La Sardaigne, paradis du « slow travel »…
Avec près de 4 millions de visiteurs annuels, la Sardaigne n’échappe pas au tourisme de masse. Mais, localisé sur ses côtes et circonscrit à l’été, le phénomène n’est contraignant que pour le fêtard un tantinet paresseux en quête de plages facilement accessibles (pour ses après-midis de farniente) et de boîtes de nuit (pour alcooliser ses activités nocturnes). Pour les autres (curieux, randonneurs, gastronomes, sportifs, passionnés d’Histoire…), les dix mois restants de l’année sont un délice, à condition de sortir un peu des sentiers battus…
Le mot « tourisme », d’origine anglaise, est explicite. Au XVIIIe siècle, les jeunes aristocrates anglais effectuaient déjà le « Grand Tour », un voyage sur le continent européen destiné à parfaire leur éducation. Au début du XIXe, cette tradition évolue : les gens fortunés (les rentiers, dispensés de subvenir à leurs besoins par la pratique d’une activité professionnelle qui ne connaissait pas encore les congés payés) effectuent un « tour », c’est-à-dire un « circuit au cours duquel on visite différents endroits ».
De nos jours, les touristes « font » l’Italie, la Grèce, la Turquie, la Thaïlande, le Cambodge… pendant que d’autres se promènent, bourlinguent, errent, vagabondent. Les premiers voyagent « au dehors », là où les seconds voyagent « au-dedans », pour reprendre les termes de Nicolas Bouvier, le voyageur-écrivain suisse, précurseur dans les années cinquante de ce que l’on nommera, près d’un demi-siècle plus tard, le slow travel.

Données affichées:
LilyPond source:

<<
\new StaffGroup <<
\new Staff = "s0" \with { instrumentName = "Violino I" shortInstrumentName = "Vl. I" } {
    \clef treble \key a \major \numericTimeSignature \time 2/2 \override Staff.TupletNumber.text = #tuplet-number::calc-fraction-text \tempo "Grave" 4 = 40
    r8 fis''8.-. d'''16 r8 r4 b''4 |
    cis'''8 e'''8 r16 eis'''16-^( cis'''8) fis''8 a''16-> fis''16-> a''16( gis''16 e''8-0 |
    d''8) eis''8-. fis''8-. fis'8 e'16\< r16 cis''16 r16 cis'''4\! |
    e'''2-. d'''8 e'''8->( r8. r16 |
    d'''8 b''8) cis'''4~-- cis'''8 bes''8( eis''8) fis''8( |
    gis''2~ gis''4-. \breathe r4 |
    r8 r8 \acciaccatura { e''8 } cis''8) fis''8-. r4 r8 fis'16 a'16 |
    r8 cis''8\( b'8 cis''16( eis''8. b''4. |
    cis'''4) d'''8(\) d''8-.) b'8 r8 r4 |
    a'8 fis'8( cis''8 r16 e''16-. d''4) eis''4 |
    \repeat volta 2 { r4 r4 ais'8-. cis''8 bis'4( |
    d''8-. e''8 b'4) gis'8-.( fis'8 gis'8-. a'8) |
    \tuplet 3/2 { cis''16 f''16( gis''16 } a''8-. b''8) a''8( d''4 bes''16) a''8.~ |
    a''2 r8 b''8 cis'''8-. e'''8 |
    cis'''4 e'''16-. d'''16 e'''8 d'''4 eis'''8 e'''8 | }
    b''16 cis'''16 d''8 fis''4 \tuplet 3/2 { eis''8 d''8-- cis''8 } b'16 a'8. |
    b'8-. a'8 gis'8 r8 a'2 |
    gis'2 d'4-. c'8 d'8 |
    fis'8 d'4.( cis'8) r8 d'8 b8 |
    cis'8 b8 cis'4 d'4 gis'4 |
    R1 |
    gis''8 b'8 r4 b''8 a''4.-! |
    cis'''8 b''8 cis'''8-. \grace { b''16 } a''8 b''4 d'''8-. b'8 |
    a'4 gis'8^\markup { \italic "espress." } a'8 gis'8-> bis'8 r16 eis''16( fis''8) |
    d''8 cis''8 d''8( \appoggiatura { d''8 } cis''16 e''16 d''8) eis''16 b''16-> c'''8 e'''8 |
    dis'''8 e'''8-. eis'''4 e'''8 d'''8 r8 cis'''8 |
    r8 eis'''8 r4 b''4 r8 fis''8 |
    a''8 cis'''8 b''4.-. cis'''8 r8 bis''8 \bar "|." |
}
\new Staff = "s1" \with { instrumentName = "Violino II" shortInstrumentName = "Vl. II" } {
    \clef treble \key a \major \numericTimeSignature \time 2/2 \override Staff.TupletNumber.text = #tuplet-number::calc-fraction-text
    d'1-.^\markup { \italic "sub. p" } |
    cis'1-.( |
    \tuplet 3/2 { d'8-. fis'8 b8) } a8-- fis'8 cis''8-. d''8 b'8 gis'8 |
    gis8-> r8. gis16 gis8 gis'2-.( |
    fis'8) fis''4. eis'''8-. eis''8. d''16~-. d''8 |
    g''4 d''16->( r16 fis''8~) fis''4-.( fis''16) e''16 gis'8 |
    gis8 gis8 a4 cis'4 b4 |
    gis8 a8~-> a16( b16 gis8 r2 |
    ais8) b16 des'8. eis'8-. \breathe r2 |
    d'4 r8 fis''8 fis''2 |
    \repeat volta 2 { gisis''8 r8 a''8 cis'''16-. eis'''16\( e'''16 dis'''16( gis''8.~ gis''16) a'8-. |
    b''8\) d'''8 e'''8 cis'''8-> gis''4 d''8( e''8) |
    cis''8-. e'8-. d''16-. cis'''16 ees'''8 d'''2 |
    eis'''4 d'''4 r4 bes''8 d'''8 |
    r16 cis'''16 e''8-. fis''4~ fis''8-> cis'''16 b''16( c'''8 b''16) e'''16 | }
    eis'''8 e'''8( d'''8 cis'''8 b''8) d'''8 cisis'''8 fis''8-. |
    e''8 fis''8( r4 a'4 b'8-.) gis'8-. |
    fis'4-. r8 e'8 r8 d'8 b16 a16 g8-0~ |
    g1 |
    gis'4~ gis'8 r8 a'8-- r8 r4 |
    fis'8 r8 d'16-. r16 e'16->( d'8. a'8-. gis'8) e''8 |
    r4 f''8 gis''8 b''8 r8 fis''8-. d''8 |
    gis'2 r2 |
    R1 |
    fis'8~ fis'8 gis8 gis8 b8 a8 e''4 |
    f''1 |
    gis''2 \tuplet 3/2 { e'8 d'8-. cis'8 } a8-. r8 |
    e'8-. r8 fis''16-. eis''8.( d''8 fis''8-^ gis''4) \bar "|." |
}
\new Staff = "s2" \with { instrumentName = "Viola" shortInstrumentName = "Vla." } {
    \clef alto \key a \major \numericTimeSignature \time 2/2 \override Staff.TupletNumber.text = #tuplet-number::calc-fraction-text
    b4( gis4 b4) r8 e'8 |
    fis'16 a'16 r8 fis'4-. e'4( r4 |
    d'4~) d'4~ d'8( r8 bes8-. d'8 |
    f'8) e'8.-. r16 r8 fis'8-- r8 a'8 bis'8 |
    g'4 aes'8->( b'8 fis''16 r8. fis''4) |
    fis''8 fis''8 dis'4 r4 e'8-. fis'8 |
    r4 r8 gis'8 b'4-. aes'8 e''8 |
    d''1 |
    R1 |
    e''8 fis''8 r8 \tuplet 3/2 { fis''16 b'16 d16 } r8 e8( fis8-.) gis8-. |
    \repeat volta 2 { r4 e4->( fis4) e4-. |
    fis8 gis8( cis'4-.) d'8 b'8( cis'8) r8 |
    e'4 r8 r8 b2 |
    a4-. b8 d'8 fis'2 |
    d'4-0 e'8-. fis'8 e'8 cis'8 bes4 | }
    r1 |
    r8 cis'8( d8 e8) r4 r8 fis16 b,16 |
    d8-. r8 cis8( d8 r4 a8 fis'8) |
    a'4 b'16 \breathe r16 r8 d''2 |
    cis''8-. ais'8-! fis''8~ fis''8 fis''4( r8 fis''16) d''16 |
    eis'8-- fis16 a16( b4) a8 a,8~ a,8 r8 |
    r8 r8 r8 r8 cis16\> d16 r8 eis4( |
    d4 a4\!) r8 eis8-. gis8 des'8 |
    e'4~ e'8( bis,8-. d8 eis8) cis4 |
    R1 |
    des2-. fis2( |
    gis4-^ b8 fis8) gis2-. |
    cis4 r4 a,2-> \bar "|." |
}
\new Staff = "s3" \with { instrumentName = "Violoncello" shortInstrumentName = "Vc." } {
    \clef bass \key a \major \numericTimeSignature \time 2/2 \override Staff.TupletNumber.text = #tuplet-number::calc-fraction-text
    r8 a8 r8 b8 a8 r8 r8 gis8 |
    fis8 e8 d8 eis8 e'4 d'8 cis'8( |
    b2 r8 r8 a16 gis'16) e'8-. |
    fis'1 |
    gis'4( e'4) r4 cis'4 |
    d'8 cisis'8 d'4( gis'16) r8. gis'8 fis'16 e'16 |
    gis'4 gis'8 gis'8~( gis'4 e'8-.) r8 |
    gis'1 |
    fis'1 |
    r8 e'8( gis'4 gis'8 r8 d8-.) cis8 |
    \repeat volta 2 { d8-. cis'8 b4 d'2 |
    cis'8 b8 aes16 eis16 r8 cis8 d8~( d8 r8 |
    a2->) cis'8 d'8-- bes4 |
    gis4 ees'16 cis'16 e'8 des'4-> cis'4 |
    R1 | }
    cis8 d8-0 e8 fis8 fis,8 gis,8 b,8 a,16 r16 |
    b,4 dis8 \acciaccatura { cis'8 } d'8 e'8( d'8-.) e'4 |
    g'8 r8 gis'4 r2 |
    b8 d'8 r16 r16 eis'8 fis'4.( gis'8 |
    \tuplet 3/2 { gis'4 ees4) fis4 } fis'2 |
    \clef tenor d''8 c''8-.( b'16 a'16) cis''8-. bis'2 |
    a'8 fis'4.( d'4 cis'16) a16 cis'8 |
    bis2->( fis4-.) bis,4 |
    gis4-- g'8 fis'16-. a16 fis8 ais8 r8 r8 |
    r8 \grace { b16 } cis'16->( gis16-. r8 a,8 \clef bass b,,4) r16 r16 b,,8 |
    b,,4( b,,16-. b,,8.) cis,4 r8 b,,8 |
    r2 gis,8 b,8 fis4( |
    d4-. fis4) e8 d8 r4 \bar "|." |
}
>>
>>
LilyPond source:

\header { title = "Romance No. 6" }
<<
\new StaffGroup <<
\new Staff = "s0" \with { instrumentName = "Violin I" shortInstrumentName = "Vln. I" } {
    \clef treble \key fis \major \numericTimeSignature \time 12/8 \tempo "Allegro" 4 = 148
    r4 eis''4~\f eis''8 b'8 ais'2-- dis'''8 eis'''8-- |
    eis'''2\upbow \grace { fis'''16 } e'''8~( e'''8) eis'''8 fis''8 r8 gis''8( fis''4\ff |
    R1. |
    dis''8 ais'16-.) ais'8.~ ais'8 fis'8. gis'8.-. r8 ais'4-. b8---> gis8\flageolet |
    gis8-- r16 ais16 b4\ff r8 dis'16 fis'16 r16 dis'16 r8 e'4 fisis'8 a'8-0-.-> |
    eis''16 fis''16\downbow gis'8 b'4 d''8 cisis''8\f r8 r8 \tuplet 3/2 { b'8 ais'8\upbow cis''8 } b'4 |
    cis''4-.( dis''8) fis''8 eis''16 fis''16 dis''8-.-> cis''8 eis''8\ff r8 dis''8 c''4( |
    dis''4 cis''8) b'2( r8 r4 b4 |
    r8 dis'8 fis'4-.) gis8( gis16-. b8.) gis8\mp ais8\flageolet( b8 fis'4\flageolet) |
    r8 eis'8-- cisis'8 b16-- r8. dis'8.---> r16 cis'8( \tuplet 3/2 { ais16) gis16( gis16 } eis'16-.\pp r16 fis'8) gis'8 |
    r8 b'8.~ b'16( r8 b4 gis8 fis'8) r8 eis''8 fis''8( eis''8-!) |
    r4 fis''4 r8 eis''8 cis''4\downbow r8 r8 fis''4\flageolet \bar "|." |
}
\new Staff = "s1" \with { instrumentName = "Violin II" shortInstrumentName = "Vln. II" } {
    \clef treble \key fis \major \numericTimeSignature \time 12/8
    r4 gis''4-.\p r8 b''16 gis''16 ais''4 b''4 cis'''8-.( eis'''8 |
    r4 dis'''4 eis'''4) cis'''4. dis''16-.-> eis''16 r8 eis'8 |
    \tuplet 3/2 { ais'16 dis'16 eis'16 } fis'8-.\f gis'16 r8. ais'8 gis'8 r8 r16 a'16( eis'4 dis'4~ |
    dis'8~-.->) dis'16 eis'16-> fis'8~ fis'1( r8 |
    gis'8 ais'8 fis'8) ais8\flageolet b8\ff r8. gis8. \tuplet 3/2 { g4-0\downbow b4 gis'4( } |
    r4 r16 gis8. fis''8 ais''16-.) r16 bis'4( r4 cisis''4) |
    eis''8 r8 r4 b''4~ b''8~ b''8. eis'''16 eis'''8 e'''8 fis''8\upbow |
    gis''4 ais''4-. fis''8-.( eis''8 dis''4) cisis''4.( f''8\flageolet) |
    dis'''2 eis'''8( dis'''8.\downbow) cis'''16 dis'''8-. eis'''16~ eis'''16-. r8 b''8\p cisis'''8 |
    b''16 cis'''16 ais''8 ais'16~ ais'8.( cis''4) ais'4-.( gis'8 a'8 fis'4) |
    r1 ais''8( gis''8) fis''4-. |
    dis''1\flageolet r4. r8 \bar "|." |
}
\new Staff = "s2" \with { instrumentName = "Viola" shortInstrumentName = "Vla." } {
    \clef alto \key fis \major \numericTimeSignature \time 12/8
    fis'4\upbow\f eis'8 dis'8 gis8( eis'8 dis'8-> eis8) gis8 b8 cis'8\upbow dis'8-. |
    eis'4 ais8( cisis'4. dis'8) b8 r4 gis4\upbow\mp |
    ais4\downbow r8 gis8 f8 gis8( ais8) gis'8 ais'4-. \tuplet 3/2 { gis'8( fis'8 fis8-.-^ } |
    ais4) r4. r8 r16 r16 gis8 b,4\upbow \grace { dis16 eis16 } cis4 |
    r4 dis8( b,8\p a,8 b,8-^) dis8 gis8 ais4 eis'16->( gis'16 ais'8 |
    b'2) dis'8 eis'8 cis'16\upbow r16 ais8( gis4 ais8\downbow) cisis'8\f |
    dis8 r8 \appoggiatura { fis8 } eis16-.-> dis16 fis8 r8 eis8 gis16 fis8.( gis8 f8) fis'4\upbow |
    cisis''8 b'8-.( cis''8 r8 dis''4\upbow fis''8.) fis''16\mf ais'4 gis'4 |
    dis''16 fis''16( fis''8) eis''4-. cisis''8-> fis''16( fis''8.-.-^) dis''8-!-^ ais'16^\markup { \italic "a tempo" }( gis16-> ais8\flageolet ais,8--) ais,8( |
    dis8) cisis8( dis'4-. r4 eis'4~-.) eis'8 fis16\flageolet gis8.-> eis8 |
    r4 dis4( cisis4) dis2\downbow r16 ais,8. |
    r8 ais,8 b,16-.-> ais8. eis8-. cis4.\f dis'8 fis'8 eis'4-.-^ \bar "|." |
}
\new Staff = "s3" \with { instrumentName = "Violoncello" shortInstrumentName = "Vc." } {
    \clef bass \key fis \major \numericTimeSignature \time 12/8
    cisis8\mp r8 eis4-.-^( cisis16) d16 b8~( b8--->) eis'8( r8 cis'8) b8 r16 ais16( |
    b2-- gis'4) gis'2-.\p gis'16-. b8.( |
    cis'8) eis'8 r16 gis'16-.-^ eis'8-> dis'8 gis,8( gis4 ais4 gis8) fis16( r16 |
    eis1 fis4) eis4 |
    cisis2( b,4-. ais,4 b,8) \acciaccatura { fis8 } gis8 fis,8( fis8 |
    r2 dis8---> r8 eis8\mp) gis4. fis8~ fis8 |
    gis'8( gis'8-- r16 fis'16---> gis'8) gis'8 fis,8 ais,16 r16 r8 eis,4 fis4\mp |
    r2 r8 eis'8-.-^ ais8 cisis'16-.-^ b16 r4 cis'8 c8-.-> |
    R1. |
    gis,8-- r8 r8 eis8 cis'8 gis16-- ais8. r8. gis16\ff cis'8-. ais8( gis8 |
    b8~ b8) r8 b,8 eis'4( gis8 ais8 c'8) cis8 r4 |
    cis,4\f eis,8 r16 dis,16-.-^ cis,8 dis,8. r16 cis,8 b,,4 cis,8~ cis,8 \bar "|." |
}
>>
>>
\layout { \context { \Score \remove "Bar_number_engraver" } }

À faire:
Répondez à ces questions sur le texte consacré à la Sardaigne :
1. Combien de visiteurs la Sardaigne accueille-t-elle chaque année ?
2. Qui effectuait le « Grand Tour » au XVIIIe siècle ?
3. Comment le texte présente-t-il Nicolas Bouvier ?

Réponse complète:
1. Près de 4 millions de visiteurs par an.
2. Les jeunes aristocrates anglais.
3. Comme le voyageur-écrivain suisse, précurseur dans les années cinquante de ce que l’on nommera plus tard le slow travel.